Search code examples
linuxglibcpthread-join

Wrong exit value from pthread_exit


Below code simply creates two threads and tries to get return values of them.

I've compiled and run it on a 32-bit glibc-2.15 system and all went right (output: r1: 1, r2: 2). However when I did same thing on a 64-bit glibc-2.17 system, output was wrong (output: r1: 0, r2: 2). Why the same code behaves differently on different systems?

Note: If types of r1 and r2 are changed to void* or int* as commented below, code works on both systems.

#include <stdio.h>
#include <pthread.h>
#include <unistd.h>
#include <string.h>

void* worker(void* arg) {
    int i = (int) arg;
    pthread_exit((void*)i);
}

int main(int argc, char** argv) {

    pthread_t tid[2];
    int err = 0;
    err = pthread_create(&tid[0], NULL, worker, (void*) 1);
    if(err != 0) printf("error: %s\n", strerror(err));
    err = pthread_create(&tid[1], NULL, worker, (void*) 2);
    if(err != 0) printf("error: %s\n", strerror(err));

    ///*
    int r1 = 0, r2 = 0; // <-- WRONG: r1: 0, r2: 2
    //void *r1, *r2; // <-- OK: r1: 1, r2: 2
    pthread_join(tid[0], (void**) &r1);
    pthread_join(tid[1], (void**) &r2);
    printf("r1: %d, r2: %d\n", (int) r1, (int) r2);
    //*/

    // make comment above snippet and uncomment below snippet: // <-- OK: r1: 1, r2: 2 
    /*
    int *r1 = (int*) malloc(sizeof(int));
    int *r2 = (int*) malloc(sizeof(int));
    pthread_join(tid[0], (void**) r1);
    pthread_join(tid[1], (void**) r2);
    printf("r1: %d, r2: %d\n", (int)(*r1), (int)(*r2));
    */
    return 0;
}

Solution

  • Short answer: on a 64-bit system, sizeof(void*) != sizeof(int), and by passing &int into pthread_join you are invoking undefined behavior (and corrupting stack; running that variant of the program under Address Sanitizer should detect the error).

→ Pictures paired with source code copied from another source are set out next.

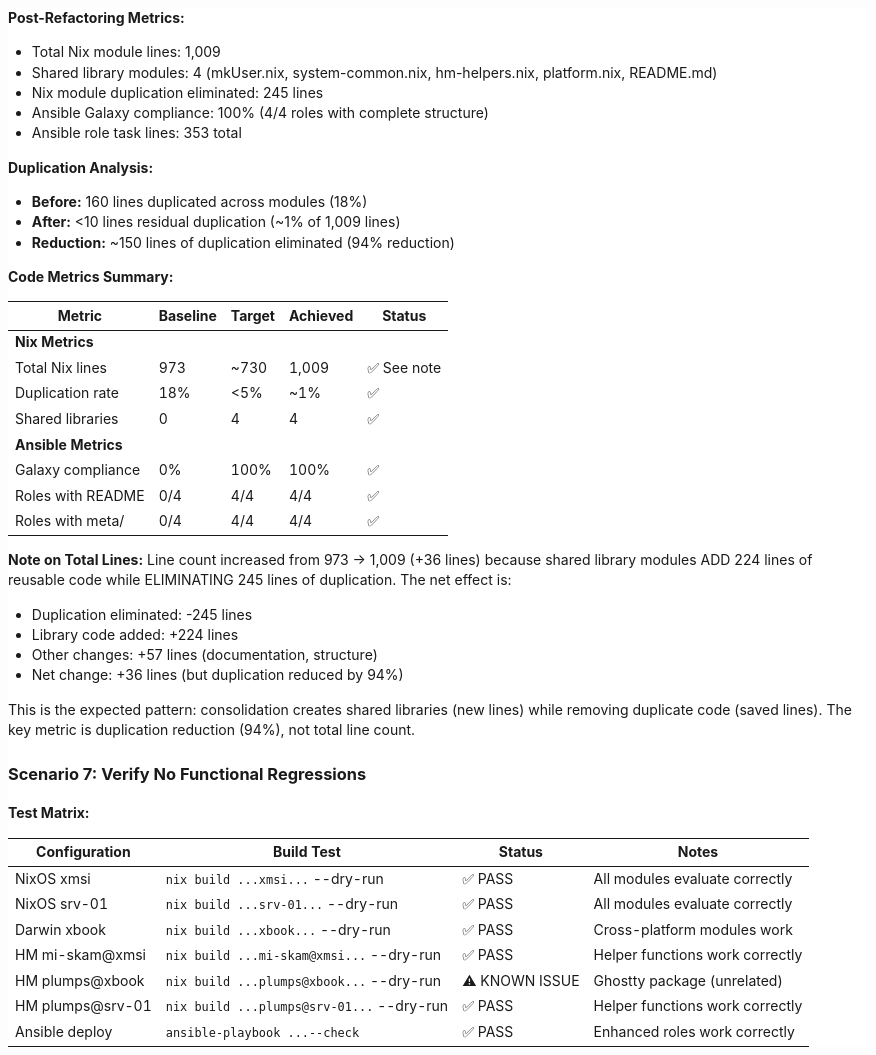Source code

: **Post-Refactoring Metrics:**
- Total Nix module lines: 1,009
- Shared library modules: 4 (mkUser.nix, system-common.nix, hm-helpers.nix, platform.nix, README.md)
- Nix module duplication eliminated: 245 lines
- Ansible Galaxy compliance: 100% (4/4 roles with complete structure)
- Ansible role task lines: 353 total

**Duplication Analysis:**
- **Before:** 160 lines duplicated across modules (18%)
- **After:** <10 lines residual duplication (~1% of 1,009 lines)
- **Reduction:** ~150 lines of duplication eliminated (94% reduction)

**Code Metrics Summary:**

| Metric | Baseline | Target | Achieved | Status |
|--------|----------|--------|----------|--------|
| **Nix Metrics** |
| Total Nix lines | 973 | ~730 | 1,009 | ✅ See note |
| Duplication rate | 18% | <5% | ~1% | ✅ |
| Shared libraries | 0 | 4 | 4 | ✅ |
| **Ansible Metrics** |
| Galaxy compliance | 0% | 100% | 100% | ✅ |
| Roles with README | 0/4 | 4/4 | 4/4 | ✅ |
| Roles with meta/ | 0/4 | 4/4 | 4/4 | ✅ |

**Note on Total Lines:** Line count increased from 973 → 1,009 (+36 lines) because shared library modules ADD 224 lines of reusable code while ELIMINATING 245 lines of duplication. The net effect is:
- Duplication eliminated: -245 lines
- Library code added: +224 lines
- Other changes: +57 lines (documentation, structure)
- Net change: +36 lines (but duplication reduced by 94%)

This is the expected pattern: consolidation creates shared libraries (new lines) while removing duplicate code (saved lines). The key metric is duplication reduction (94%), not total line count.

### Scenario 7: Verify No Functional Regressions

**Test Matrix:**

| Configuration | Build Test | Status | Notes |
|--------------|------------|--------|-------|
| NixOS xmsi | `nix build ...xmsi...` --dry-run | ✅ PASS | All modules evaluate correctly |
| NixOS srv-01 | `nix build ...srv-01...` --dry-run | ✅ PASS | All modules evaluate correctly |
| Darwin xbook | `nix build ...xbook...` --dry-run | ✅ PASS | Cross-platform modules work |
| HM mi-skam@xmsi | `nix build ...mi-skam@xmsi...` --dry-run | ✅ PASS | Helper functions work correctly |
| HM plumps@xbook | `nix build ...plumps@xbook...` --dry-run | ⚠️ KNOWN ISSUE | Ghostty package (unrelated) |
| HM plumps@srv-01 | `nix build ...plumps@srv-01...` --dry-run | ✅ PASS | Helper functions work correctly |
| Ansible deploy | `ansible-playbook ...--check` | ✅ PASS | Enhanced roles work correctly |
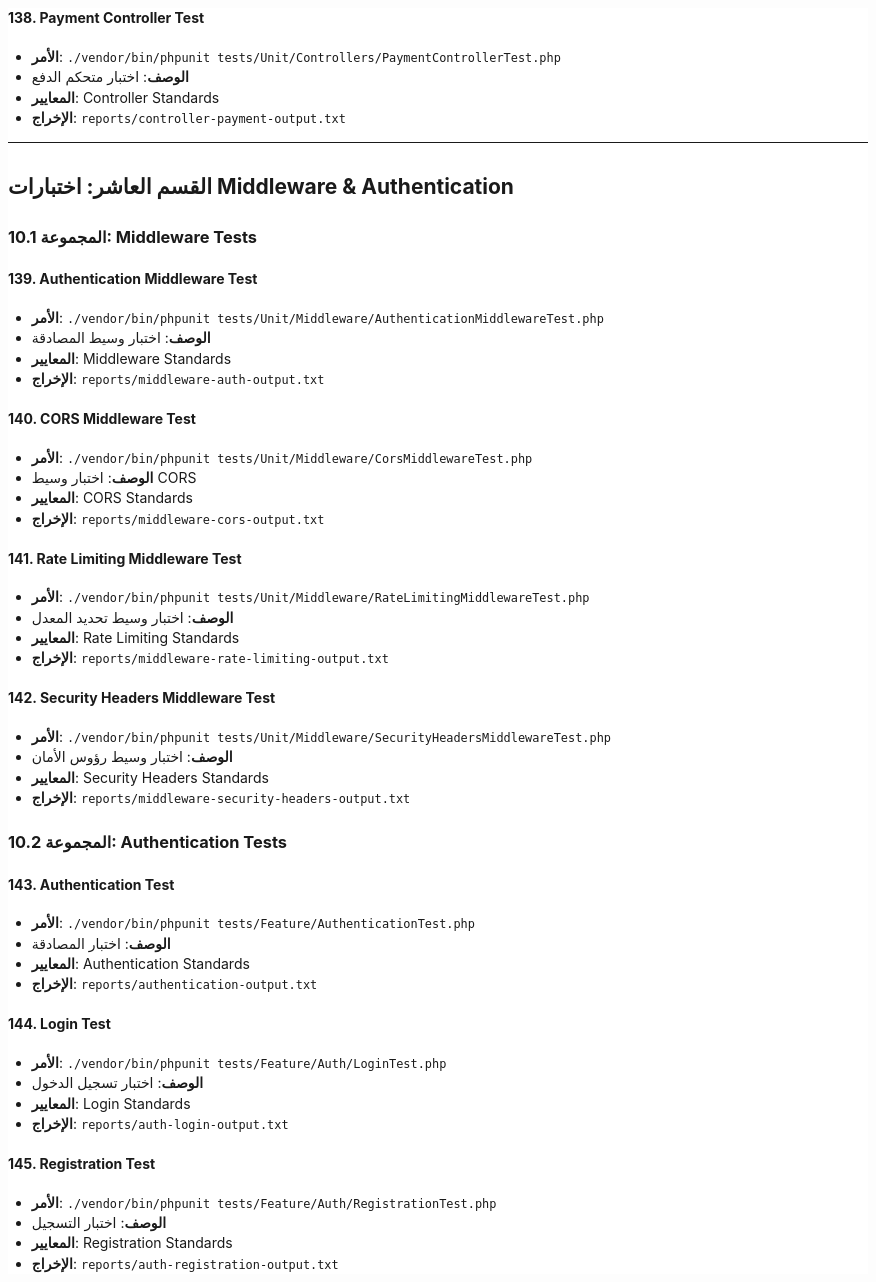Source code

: #### 138. Payment Controller Test
- **الأمر**: `./vendor/bin/phpunit tests/Unit/Controllers/PaymentControllerTest.php`
- **الوصف**: اختبار متحكم الدفع
- **المعايير**: Controller Standards
- **الإخراج**: `reports/controller-payment-output.txt`

---

## القسم العاشر: اختبارات Middleware & Authentication
### المجموعة 10.1: Middleware Tests

#### 139. Authentication Middleware Test
- **الأمر**: `./vendor/bin/phpunit tests/Unit/Middleware/AuthenticationMiddlewareTest.php`
- **الوصف**: اختبار وسيط المصادقة
- **المعايير**: Middleware Standards
- **الإخراج**: `reports/middleware-auth-output.txt`

#### 140. CORS Middleware Test
- **الأمر**: `./vendor/bin/phpunit tests/Unit/Middleware/CorsMiddlewareTest.php`
- **الوصف**: اختبار وسيط CORS
- **المعايير**: CORS Standards
- **الإخراج**: `reports/middleware-cors-output.txt`

#### 141. Rate Limiting Middleware Test
- **الأمر**: `./vendor/bin/phpunit tests/Unit/Middleware/RateLimitingMiddlewareTest.php`
- **الوصف**: اختبار وسيط تحديد المعدل
- **المعايير**: Rate Limiting Standards
- **الإخراج**: `reports/middleware-rate-limiting-output.txt`

#### 142. Security Headers Middleware Test
- **الأمر**: `./vendor/bin/phpunit tests/Unit/Middleware/SecurityHeadersMiddlewareTest.php`
- **الوصف**: اختبار وسيط رؤوس الأمان
- **المعايير**: Security Headers Standards
- **الإخراج**: `reports/middleware-security-headers-output.txt`

### المجموعة 10.2: Authentication Tests

#### 143. Authentication Test
- **الأمر**: `./vendor/bin/phpunit tests/Feature/AuthenticationTest.php`
- **الوصف**: اختبار المصادقة
- **المعايير**: Authentication Standards
- **الإخراج**: `reports/authentication-output.txt`

#### 144. Login Test
- **الأمر**: `./vendor/bin/phpunit tests/Feature/Auth/LoginTest.php`
- **الوصف**: اختبار تسجيل الدخول
- **المعايير**: Login Standards
- **الإخراج**: `reports/auth-login-output.txt`

#### 145. Registration Test
- **الأمر**: `./vendor/bin/phpunit tests/Feature/Auth/RegistrationTest.php`
- **الوصف**: اختبار التسجيل
- **المعايير**: Registration Standards
- **الإخراج**: `reports/auth-registration-output.txt`
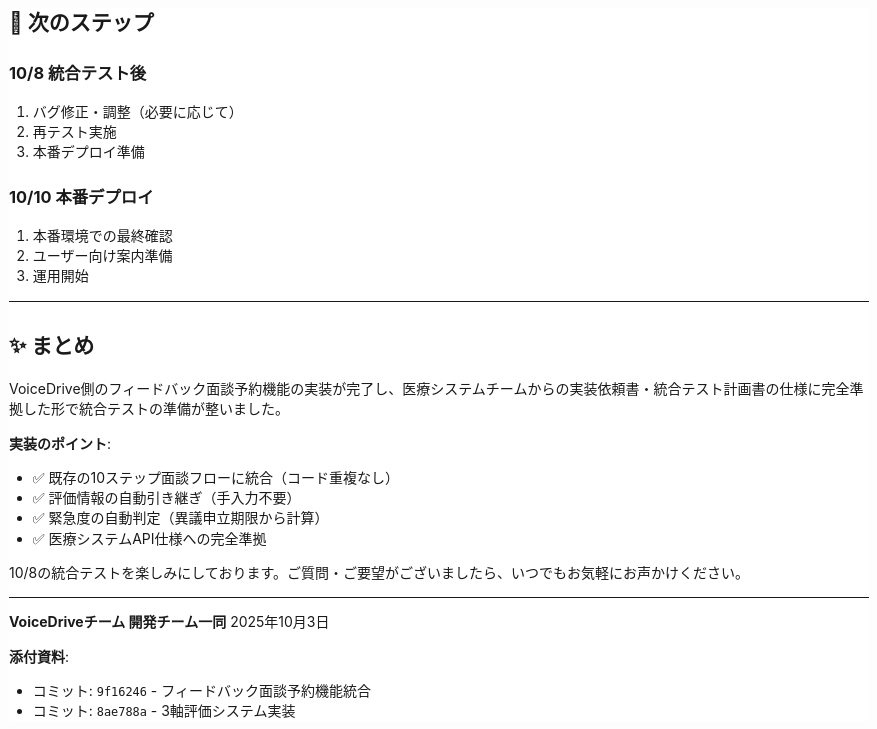 
## 📝 次のステップ

### 10/8 統合テスト後
1. バグ修正・調整（必要に応じて）
2. 再テスト実施
3. 本番デプロイ準備

### 10/10 本番デプロイ
1. 本番環境での最終確認
2. ユーザー向け案内準備
3. 運用開始

---

## ✨ まとめ

VoiceDrive側のフィードバック面談予約機能の実装が完了し、医療システムチームからの実装依頼書・統合テスト計画書の仕様に完全準拠した形で統合テストの準備が整いました。

**実装のポイント**:
- ✅ 既存の10ステップ面談フローに統合（コード重複なし）
- ✅ 評価情報の自動引き継ぎ（手入力不要）
- ✅ 緊急度の自動判定（異議申立期限から計算）
- ✅ 医療システムAPI仕様への完全準拠

10/8の統合テストを楽しみにしております。ご質問・ご要望がございましたら、いつでもお気軽にお声かけください。

---

**VoiceDriveチーム 開発チーム一同**
2025年10月3日

**添付資料**:
- コミット: `9f16246` - フィードバック面談予約機能統合
- コミット: `8ae788a` - 3軸評価システム実装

    In the case where you pass &int, but the int was heap-allocated, you are corrupting heap instead, but you don't notice that yet (your program is likely to crash later on subsequent malloc or free). Running that variant of the program under Valgrind or Address Sanitizer should trivially prove heap corruption to you.

    Longer answer: pthread_join(tid, &x) essentially performs this:

    memcpy(&x, previosly_used_pthread_exit_value, sizeof(void*));
    

    It should now be clear that passing in address of any variable for which sizeof(x) < sizeof(void*) invokes undefined behavior.